Large scale research: Doing research with five year olds, three state departments and national curriculum bodies.

Year: 2012

Author: Dixon, Mary, Taylor, Anthony

Type of paper: Abstract refereed

Abstract:

Chair Julianne Moss

The difficulties faced by participants at all levels of curriculum implementation have highlighted the complex nature of such processes.  Failures to successfully implement and sustain curriculum innovations in education have been well documented . The Australian History curriculum initiative raises two major change issues: professional learning/identity for teachers and the transnational scope of the process. It also provides an opportunity for curriculum developers to undertake large scale research which works at both the macro level of national curriculum development and implementation and the micro work of teachers and earners inside classrooms. Our work in this project has challenged us to find ways to do research where the macro and the micro are not only addressed and analysed but are also seen to inform each other.

This ARC funded project uses a mixed method approach including surveys and interviews of stakeholders and longitudinal case studies to examine the following research questions:

(Q.1) How do education departments, government bodies, pre-service teacher education providers and subject associations support or facilitate professional learning, teacher identity and practice in this new curriculum area? How does this reconfigure curriculum theorising on an Australian level?

(Q.2) How do primary teachers effectively teach the knowledge, skills and values of

History? What can be identified as successful pedagogical content knowledge for History in these settings?

(Q.3) How do primary students productively engage with the knowledge, skills and

values of History?

(Q.4)  How is the discipline of History reconstructed by the Australian curriculum initiative?

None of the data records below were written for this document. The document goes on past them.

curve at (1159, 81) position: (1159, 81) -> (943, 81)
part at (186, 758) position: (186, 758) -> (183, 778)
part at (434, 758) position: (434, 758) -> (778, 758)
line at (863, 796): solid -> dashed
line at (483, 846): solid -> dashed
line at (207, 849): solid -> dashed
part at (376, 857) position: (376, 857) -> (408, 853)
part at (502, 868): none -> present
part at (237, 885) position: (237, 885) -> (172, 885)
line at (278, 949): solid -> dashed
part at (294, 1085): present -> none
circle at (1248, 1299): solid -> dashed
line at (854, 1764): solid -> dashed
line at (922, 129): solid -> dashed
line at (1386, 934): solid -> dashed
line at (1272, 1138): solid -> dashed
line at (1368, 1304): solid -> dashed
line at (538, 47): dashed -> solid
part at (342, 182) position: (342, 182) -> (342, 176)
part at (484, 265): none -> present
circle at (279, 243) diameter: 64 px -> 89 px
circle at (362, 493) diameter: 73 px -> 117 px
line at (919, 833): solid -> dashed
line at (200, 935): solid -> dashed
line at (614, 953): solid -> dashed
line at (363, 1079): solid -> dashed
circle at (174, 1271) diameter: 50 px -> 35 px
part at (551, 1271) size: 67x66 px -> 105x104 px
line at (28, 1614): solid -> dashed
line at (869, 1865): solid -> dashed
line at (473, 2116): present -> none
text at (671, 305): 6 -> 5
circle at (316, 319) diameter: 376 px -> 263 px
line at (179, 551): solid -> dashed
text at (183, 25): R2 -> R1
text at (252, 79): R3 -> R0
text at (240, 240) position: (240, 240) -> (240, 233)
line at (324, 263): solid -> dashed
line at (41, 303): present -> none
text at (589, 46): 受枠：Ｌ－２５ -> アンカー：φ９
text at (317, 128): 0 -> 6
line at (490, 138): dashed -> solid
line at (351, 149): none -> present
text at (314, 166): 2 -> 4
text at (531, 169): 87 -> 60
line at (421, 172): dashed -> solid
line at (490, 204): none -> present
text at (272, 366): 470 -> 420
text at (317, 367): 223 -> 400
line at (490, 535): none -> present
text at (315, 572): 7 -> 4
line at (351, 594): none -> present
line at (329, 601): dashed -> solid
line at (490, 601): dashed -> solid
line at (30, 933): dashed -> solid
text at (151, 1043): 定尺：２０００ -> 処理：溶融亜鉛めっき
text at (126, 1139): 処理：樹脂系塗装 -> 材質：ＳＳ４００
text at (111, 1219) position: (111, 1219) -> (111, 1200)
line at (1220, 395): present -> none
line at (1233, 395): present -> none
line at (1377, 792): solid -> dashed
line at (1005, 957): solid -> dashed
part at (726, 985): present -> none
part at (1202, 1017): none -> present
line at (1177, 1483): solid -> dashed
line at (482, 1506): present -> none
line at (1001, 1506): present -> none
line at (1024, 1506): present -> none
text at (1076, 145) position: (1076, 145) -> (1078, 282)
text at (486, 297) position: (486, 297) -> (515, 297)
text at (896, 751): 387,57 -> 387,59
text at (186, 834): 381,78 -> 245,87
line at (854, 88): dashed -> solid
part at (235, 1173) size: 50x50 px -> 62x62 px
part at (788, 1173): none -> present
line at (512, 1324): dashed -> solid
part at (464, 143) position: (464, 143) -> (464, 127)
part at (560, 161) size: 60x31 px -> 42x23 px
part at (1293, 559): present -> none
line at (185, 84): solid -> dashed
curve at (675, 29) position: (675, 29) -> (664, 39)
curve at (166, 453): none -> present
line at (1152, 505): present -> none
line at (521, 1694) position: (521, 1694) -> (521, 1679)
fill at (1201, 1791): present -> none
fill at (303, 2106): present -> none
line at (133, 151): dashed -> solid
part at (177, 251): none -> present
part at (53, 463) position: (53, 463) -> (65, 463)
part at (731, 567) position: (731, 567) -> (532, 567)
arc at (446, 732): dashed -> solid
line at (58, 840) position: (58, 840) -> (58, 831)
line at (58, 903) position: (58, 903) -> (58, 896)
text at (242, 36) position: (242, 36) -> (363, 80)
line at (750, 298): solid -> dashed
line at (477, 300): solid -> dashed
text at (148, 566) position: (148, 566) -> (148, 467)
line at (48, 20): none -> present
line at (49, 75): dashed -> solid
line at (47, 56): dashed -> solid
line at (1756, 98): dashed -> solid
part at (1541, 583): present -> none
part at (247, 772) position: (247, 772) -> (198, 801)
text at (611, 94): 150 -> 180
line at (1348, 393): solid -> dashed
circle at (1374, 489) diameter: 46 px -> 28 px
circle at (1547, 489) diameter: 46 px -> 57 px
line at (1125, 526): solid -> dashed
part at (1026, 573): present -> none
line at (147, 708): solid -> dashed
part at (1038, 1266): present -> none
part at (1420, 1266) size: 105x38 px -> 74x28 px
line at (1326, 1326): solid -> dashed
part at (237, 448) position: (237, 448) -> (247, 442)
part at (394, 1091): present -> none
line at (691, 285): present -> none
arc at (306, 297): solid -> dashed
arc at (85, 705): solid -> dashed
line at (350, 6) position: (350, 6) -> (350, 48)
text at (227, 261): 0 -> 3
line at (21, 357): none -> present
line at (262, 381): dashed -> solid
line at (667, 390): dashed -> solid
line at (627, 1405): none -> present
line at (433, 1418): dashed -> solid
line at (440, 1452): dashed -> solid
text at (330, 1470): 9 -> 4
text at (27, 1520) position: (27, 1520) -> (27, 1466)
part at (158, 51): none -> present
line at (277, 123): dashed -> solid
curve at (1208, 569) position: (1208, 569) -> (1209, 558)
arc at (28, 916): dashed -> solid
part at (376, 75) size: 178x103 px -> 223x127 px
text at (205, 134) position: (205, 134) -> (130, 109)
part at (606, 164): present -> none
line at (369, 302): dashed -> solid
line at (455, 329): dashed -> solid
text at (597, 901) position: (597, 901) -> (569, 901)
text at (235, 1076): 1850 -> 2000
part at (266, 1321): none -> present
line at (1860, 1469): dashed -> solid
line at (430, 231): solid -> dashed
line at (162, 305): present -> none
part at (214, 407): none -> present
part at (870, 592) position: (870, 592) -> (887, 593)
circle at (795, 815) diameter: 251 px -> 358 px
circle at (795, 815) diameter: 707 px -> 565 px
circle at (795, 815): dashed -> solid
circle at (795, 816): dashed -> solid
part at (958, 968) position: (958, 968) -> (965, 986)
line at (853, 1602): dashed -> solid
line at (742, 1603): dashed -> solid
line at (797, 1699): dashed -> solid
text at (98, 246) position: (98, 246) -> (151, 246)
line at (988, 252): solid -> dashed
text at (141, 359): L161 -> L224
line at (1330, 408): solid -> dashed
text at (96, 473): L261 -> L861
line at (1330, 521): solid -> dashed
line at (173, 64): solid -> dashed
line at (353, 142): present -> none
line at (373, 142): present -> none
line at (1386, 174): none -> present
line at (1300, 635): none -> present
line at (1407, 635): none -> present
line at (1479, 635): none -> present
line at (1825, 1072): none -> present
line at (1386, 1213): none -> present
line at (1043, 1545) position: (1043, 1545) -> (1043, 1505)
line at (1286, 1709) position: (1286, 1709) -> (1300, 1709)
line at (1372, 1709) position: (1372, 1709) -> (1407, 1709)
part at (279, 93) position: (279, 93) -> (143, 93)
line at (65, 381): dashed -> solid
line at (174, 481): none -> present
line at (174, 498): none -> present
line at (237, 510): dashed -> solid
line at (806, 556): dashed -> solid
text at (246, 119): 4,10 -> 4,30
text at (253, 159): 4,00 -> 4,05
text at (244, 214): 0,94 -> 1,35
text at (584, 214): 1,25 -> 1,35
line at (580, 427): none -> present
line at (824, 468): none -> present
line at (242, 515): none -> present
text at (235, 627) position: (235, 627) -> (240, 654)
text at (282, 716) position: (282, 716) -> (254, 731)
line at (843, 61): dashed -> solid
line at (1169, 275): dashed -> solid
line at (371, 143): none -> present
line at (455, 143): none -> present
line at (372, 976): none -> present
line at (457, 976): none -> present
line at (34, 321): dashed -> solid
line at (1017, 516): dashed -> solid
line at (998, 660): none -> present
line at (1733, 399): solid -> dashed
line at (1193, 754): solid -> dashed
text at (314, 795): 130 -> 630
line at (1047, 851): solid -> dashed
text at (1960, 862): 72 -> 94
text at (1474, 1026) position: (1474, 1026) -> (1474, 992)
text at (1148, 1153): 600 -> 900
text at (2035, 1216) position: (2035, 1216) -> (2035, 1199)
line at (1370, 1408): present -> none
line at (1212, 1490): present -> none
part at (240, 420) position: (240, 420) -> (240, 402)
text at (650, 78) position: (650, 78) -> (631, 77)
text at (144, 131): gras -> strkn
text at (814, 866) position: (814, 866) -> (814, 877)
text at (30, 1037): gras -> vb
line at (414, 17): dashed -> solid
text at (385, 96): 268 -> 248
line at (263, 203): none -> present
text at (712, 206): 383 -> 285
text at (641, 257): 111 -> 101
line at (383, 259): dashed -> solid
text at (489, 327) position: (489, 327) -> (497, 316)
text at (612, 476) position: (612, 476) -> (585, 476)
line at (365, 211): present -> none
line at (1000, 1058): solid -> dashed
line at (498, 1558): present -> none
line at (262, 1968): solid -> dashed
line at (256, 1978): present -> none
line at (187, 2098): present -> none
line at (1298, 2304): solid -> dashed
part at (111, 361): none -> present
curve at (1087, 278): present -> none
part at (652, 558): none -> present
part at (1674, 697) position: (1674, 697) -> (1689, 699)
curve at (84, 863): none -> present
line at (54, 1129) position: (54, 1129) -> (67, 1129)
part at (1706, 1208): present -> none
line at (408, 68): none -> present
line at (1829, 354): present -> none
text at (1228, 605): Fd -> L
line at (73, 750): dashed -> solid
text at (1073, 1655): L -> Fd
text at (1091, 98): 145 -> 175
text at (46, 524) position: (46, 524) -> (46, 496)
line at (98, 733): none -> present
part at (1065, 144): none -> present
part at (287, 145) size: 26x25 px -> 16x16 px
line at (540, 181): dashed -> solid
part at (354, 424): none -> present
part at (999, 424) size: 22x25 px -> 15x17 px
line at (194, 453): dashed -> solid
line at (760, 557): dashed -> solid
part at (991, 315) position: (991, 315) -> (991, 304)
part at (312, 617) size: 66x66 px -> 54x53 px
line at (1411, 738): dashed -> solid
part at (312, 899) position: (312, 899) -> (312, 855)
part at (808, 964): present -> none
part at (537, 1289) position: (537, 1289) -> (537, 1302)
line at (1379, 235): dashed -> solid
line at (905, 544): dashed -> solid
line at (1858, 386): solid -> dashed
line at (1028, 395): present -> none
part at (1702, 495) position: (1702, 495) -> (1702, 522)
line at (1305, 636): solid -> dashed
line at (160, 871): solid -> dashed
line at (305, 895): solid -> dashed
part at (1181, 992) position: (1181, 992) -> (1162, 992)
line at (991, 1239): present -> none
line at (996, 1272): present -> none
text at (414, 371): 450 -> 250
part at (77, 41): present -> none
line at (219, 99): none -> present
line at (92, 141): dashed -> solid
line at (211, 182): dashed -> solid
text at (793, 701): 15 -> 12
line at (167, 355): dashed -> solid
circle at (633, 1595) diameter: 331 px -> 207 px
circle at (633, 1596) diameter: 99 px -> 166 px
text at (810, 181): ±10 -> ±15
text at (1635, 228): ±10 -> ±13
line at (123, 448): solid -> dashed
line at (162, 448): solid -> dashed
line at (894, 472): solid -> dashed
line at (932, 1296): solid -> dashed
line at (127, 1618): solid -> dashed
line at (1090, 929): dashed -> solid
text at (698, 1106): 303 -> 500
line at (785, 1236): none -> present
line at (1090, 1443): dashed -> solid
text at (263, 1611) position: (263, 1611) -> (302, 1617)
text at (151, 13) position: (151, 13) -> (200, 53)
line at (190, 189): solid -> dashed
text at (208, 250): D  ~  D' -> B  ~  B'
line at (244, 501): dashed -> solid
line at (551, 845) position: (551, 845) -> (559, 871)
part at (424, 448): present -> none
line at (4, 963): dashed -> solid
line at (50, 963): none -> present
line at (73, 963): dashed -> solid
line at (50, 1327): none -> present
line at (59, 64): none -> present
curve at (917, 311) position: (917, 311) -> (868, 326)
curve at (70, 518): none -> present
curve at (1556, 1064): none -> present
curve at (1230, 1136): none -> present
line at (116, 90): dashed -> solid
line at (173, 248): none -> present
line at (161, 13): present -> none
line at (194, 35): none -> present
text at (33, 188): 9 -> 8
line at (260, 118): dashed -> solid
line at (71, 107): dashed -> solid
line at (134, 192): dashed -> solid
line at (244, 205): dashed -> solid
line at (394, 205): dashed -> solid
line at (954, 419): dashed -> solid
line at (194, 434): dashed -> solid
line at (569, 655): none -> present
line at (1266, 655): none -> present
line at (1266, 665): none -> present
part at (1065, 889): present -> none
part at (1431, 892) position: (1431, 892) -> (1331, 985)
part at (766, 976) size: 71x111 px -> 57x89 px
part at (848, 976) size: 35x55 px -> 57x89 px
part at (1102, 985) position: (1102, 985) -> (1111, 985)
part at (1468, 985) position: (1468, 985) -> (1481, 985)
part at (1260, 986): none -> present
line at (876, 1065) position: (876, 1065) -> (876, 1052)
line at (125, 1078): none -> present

Data has been collected across disparate sites: offices of government curriculum authorities and professional associations, school staff rooms and primary classrooms. Case studies in 22 schools across Queensland, Victoria and New South Wales are being carried out over fifteen months in 2012 and 2013.   These case studies are providing a significant data base of the dialectical interrelationships of History content, students, teachers and environments. By utilizing a research design that works between the specificities of case study and large-scale macro curriculum analysis, the power of curriculum to position and reposition teachers, students and knowledge is evident. The challenge to maintain substantial and informed analysis across disparate data sets has largely been met in this work but raises questions for large scale research and for up scaling case study research.